Прежде всего эта новая ситуация затрагивает пастырскую функцию богословия. Осмелюсь утверждать, что Церковь на протяжении нескольких последних веков не знала столь насущной нужды в богословии, – нужды, которая замечается сегодня буквально на всех уровнях жизни Церкви. Причина тут простая. В Греции, России или любой другой православной стране сама культура, т. е. весь комплекс ценностей, норм и идей, которыми измеряет свою жизнь человек, глубоко соотносилась с православной верой, была продолжением мировоззрения Церкви. Можно и должно подвергать критике бесспорные недостатки и исторические грехи этих православных миров, но нельзя отрицать, что, несмотря на многократные измены Православию, именно оно, это мировоззрение, определяло их облик на протяжении целых эпох.
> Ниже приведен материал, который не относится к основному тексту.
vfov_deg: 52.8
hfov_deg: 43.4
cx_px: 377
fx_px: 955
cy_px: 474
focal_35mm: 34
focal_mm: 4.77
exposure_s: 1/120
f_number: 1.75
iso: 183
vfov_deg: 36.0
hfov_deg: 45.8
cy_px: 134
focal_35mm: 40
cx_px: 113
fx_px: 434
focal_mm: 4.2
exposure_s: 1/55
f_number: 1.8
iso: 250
Совсем не то наблюдается на Западе. Здесь разрыв между православным мировоззрением и секуляристской культурой так велик, что первое в буквальном смысле не находит себе места, а язык, которым оно сообщается, т. е. язык литургии, духовности, этики – будь то даже английский или любой другой европейский язык, остается вполне чужим. А по мере врастания в западный образ жизни возникает поистине шизофреническая ситуация, в которой глубокая привязанность к православным символам и «атрибутам» (например, богослужению, музыке, архитектуре) легко уживается с едва ли не сплошь секуляристской философией жизни. Впрочем, такая ситуация не может длиться вечно, и бытовое пристрастие к православной атрибутике в конце концов не спасает православных от растворения в той причудливой смеси секуляризма и беспредметной религиозности, которая, по–видимому, являет собой последний образец западной религии.
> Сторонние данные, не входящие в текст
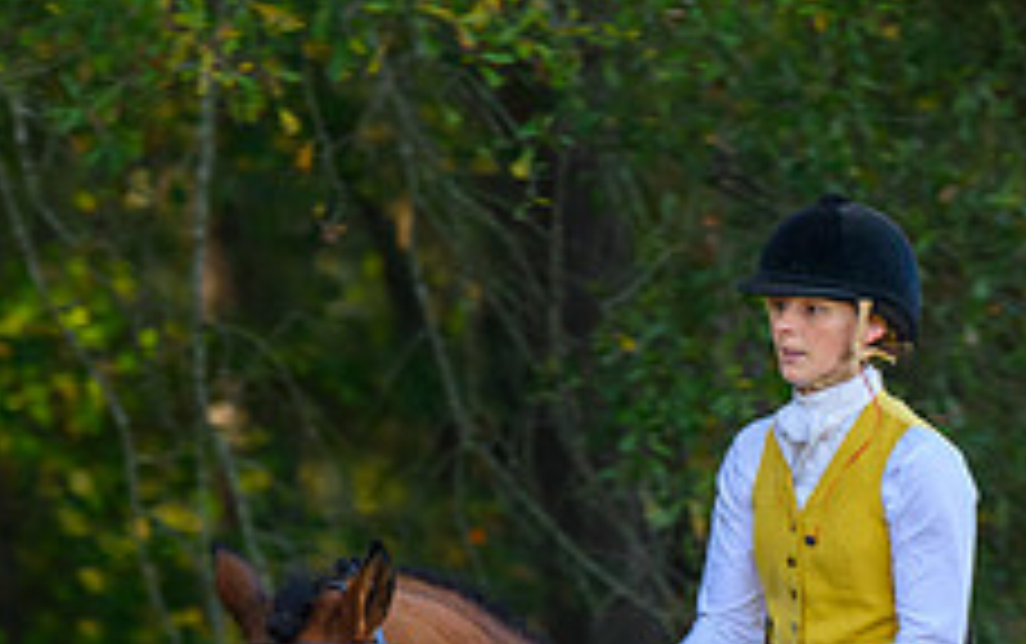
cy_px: 949
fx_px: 20852
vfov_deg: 1.8
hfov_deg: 2.8
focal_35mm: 745
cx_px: 629
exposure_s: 1/400
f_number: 4
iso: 1000
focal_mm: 200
Имеющие уши, чтобы слышать, и глаза, чтобы видеть, наверное, слишком хорошо понимают, что здесь, на Западе, нельзя быть православным без «сопротивления среде». Духовно чуждая культура является постоянным вызовом Православию, так что вера, даже сама по себе истинная, должна быть сознательно воспринята, ясно осмыслена в ее применении к жизни и всегда ограждена от воинствующего секуляризма. И потому богословию именно здесь предстоит вновь обрести пастырское измерение, помогающее осмыслить насущную связь Предания Церкви с жизнью, а точнее, самому стать и этим осмыслением, и этой связью, дабы надежно обеспечить восприятие веры взыскующей ее душой.
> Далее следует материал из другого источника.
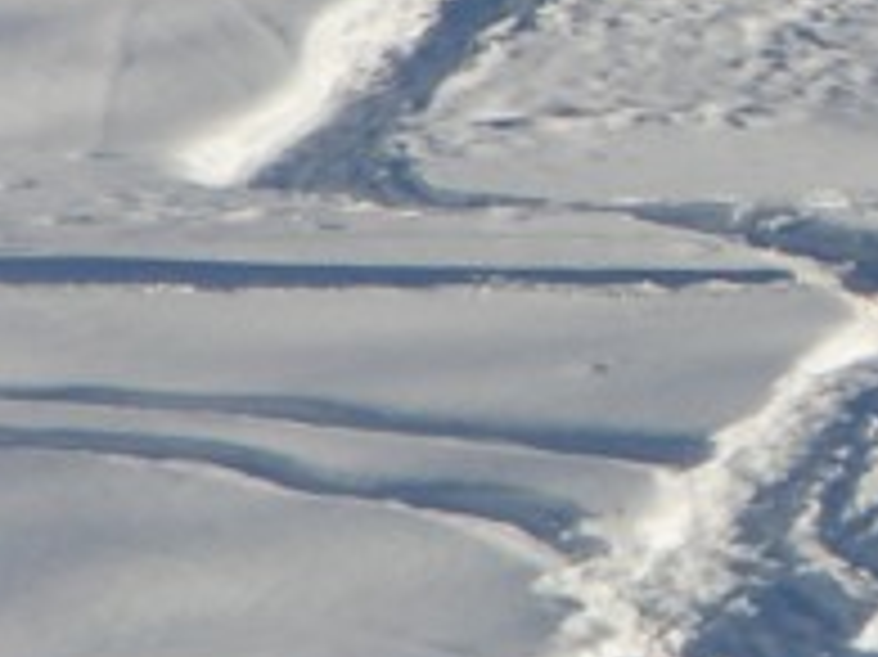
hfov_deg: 1.3
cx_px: 1580
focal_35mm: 1469
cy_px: -68
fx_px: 37237
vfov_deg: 1.0
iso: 50
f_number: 5.9
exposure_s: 1/304
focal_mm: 71.2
Но было бы ошибкой считать все сказанное здесь богословским «дайджестом», приспособленным к пониманию мирян, или простой «популяризацией» богословия. Я имел в виду совершенно иное, – возведение всей жизни Церкви на уровень богословского сознания, жизненное отнесение каждого аспекта и каждого уровня церковной жизни к области богословского размышления. Но, чтобы достичь этого, мы должны вспомнить и то, что составляет (по крайней мере для меня) основной недостаток нашего богословия: почти полную его отрешенность от реальной жизни Церкви и ее практических нужд. Само воспитание и обучение богослова приучило его видеть во всем практическом» полную противоположность богословию и его высоким задачам, и это отношение, державшееся веками, можно считать, удержалось и по сей день.